“But to what shall I compare this generation? It is like children sitting in the market places and calling to their playmates, ‘We piped to you, and you did not dance; we wailed, and you did not mourn.’ For John came neither eating nor drinking, and they say, ‘He has a demon’; the Son of man came eating and drinking, and they say, ‘Behold, a glutton and a drunkard, a friend of tax collectors and sinners!’ Yet wisdom is justified by her children.’ Then he began to upbraid the cities where most of his mighty works had been done, because they did not repent.” (Mt 11: 16-20)
True, divine “wisdom” can speak to me in various, sometimes unexpected forms and styles. It could be, for example, in music (“We piped to you…”), – of the upbeat kind meant for dancing (“…and you did not dance”), or of the “wailing,” sad kind (“we wailed, and you did not mourn”). “Wisdom” can be spoken to me through stand-up comedy, a Netflix-drama, a painting, a poorly-delivered sermon, a conversation at the water-cooler in the office. If I am quick to criticize the outer forms and persons through which “wisdom” is often revealed, dismissing their “wisdom,” I exclude myself from “her children.” But “wisdom,” as the Lord says here, “is justified by her children.” That is to say, those with the ears to hear, or true “children” of Wisdom, have benefited, and continue to benefit, from God’s voice all over the place. So Wisdom’s varied approach is “justified.”
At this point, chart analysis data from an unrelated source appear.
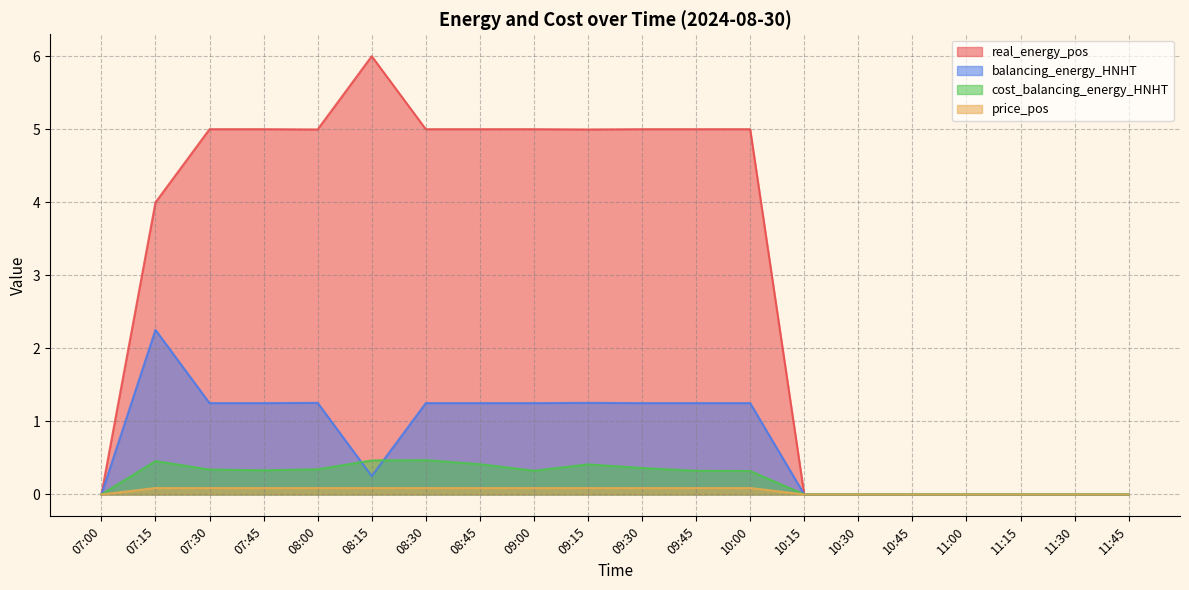

The real_energy_pos series shows 7.7 at 07:30. True or false?

False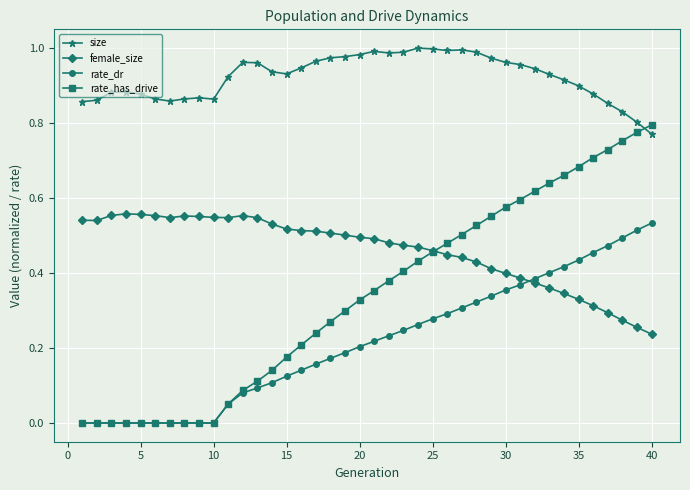

What are all the series names shown in the legend?

size, female_size, rate_dr, rate_has_drive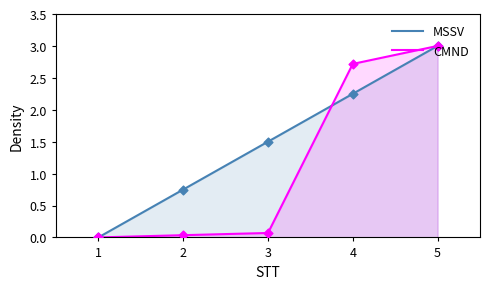

Which series has the largest total across all categories?

MSSV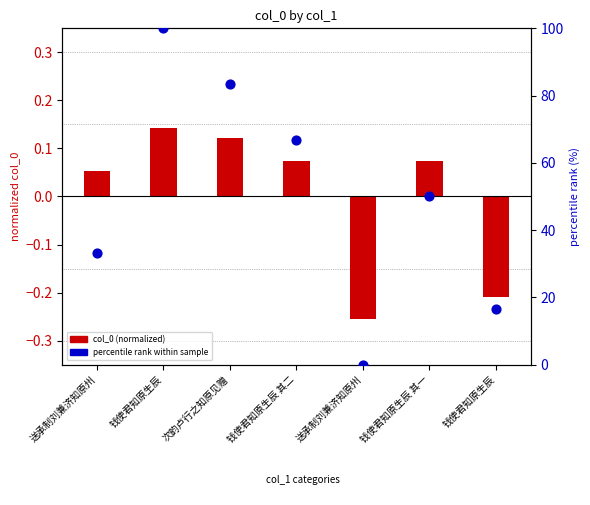

What are all the series names shown in the legend?

col_0 (normalized), percentile rank within sample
But here’s what really surprises me about this passage: Our Lord likens Himself, along with John the Baptist, to “children sitting in the market place” among other children. He became our “playmate,” “sitting” as a child among other children, and speaking to us in terms we could understand. Thus He continues to do, speaking to us in the cultural forms and language(s) familiar to us, both at work and at play.